La noche la abrió Anibal, el hombre orquesta callejero que entre su guitarra y su maleta-bombo ha hilado un repertorio que saldrá a la luz en formato CD el próximo 24 de septiembre titulado ‘Natural heritage’. Aunque, como él mismo explicó, cada canción muestra un rumbo, todas comparten un aire folk de corte estadounidense con letras en inglés intercambiando las guitarras eléctricas y acústicas jugando con la intensidad y sonoridad de sus temas.

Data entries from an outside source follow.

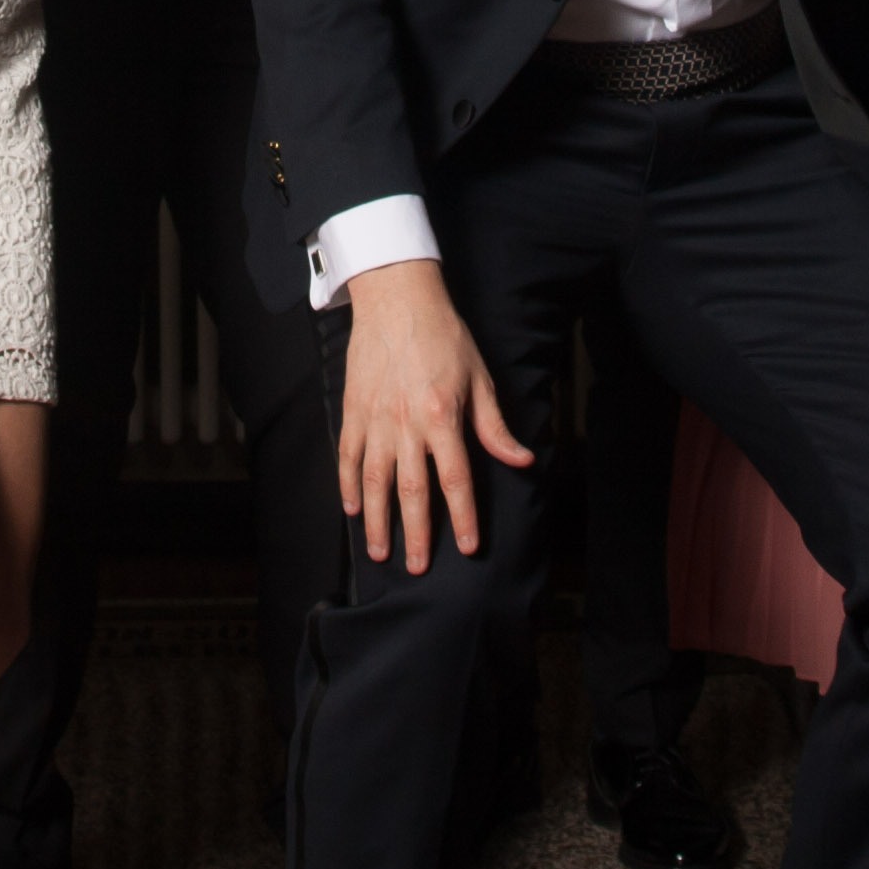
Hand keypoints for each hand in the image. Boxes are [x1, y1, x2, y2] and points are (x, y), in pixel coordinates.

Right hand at [337, 258, 532, 569]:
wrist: (397, 299)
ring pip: (374, 481)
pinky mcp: (354, 410)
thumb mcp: (479, 378)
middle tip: (417, 569)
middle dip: (416, 534)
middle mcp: (406, 424)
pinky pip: (347, 455)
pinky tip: (352, 508)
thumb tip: (521, 460)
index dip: (463, 517)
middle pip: (412, 491)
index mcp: (443, 417)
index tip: (468, 548)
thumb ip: (494, 426)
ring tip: (379, 552)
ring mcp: (376, 419)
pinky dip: (348, 484)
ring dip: (378, 520)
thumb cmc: (444, 336)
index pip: (455, 479)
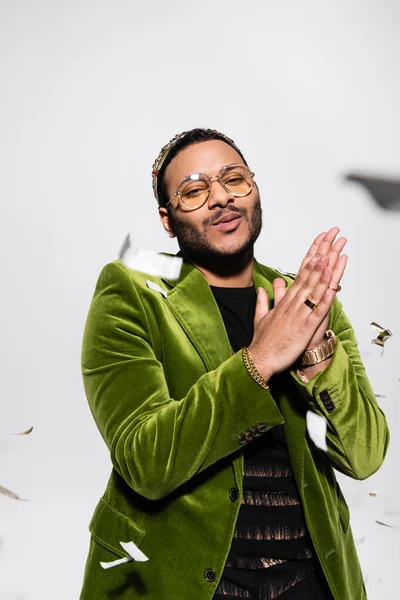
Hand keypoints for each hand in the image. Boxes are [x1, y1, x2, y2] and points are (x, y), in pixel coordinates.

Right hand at [248, 227, 347, 380]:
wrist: (259, 359)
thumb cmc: (262, 341)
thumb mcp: (261, 317)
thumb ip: (264, 301)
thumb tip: (263, 288)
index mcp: (283, 303)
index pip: (298, 277)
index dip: (309, 261)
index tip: (317, 247)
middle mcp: (291, 305)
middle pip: (307, 278)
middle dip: (318, 260)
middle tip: (326, 245)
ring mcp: (298, 316)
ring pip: (312, 292)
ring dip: (321, 274)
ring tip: (329, 258)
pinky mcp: (304, 329)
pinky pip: (317, 312)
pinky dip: (324, 300)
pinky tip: (331, 288)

Igual que en la Plaza Mayor, los conciertos de este miércoles en Moreras no se caracterizaron por una afluencia masiva de público con un clima un tanto desapacible en el ecuador de las Ferias vallisoletanas. No obstante, quienes se acercaron disfrutaron de los temas y sátiras de Ley Mostaza, que, como de costumbre, repartieron a diestra y siniestra. Aunque más contenidas que en otras ocasiones, no dejaron en el tintero ninguno de sus éxitos dedicados al patriarcado, el acoso policial o la monarquía. La velada junto al Pisuerga la cerraron De Perdidos al Trío, que con el concierto de ayer abrieron una nueva etapa con su recién llegado pianista, Jesús Bravo, que demostró sus dotes a las teclas dejando claro que, aunque la formación varíe, quedan Perdidos para rato.